Con grande intelligenza e astuzia i due magistrati “Avevano capito che l'immenso patrimonio di soldi di Cosa nostra, guadagnato dalla mafia grazie al monopolio mondiale dell'occidente del traffico di droga - spiega il direttore di AntimafiaDuemila - era entrato non solo in borsa ma era stato investito grazie anche a grandi imprenditori sia del centro che del nord Italia Falcone e Borsellino scoprirono questo intreccio che coinvolgeva anche la politica.”
La grandezza di questi uomini è dimostrata anche dalla loro grande perspicacia: “Avevano intuito 20 anni fa quello che oggi in alcune sentenze possiamo leggere tutti - ha dichiarato Bongiovanni raccontando l'intervista che Falcone rilasciò al giornalista Saverio Lodato in seguito al fallito attentato all'Addaura del giugno del '89 - Falcone parlò di menti raffinatissime, cioè centri occulti di potere, che si saldarono con Cosa Nostra, ed effettivamente dopo il sacrificio di questi magistrati abbiamo visto, uomini delle istituzioni collusi con la mafia”. Un esempio recente è la condanna definitiva nei confronti del ex-senatore Marcello Dell'Utri per concorso esterno in associazione mafiosa stessa condanna che ha interessato il dott. Bruno Contrada, ex-capo dei servizi segreti in Sicilia.

════════════════

§ **ATTIVITÀ DA SVOLGERE**:
A. Secondo il brano su Falcone e Borsellino, a quale giornalista Falcone rilasciò l'intervista dopo il fallito attentato all'Addaura?
B. Indichi se ciascuna affermazione concorda con il brano su Falcone e Borsellino, rispondendo sì o no e citando le parole del brano che lo stabiliscono: (i) il fallito attentato all'Addaura avvenne nel giugno del 1989; (ii) Bruno Contrada era stato capo dei servizi segreti in Sicilia; (iii) Marcello Dell'Utri è stato assolto in via definitiva.
Le righe che seguono non hanno alcun legame con il brano.

════════════════

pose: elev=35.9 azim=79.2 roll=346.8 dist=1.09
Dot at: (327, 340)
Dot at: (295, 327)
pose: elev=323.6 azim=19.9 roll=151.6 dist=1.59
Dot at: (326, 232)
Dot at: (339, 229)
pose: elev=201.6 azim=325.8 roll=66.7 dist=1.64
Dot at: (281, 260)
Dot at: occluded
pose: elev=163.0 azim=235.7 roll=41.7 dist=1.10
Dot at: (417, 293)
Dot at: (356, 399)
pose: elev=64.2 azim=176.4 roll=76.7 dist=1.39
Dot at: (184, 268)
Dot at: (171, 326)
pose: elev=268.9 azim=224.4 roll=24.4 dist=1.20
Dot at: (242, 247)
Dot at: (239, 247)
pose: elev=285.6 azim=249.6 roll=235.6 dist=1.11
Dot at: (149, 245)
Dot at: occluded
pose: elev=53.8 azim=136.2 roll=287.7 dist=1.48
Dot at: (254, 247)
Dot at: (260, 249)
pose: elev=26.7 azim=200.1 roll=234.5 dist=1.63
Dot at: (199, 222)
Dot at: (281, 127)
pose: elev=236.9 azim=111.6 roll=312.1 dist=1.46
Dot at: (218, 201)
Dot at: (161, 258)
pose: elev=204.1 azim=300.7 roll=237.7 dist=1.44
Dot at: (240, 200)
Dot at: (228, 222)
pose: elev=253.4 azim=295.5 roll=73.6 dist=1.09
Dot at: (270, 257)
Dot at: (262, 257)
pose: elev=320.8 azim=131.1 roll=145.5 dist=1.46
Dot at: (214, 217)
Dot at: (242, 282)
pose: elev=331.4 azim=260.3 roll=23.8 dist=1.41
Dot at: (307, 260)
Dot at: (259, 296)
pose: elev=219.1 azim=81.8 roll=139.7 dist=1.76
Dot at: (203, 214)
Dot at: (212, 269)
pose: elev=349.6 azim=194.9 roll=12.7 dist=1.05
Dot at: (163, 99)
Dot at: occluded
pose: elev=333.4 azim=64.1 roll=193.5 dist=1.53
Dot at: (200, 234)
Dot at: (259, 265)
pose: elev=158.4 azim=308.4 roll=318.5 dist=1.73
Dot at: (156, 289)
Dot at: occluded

════════════════

§ **SOLUZIONI DELL'ESERCIZIO**:
A. Al giornalista Saverio Lodato.

B.
(i) Sì: "fallito attentato all'Addaura del giugno del '89".
(ii) Sì: "ex-capo dei servizi segreti in Sicilia".
(iii) No: "la condanna definitiva nei confronti del ex-senatore Marcello Dell'Utri".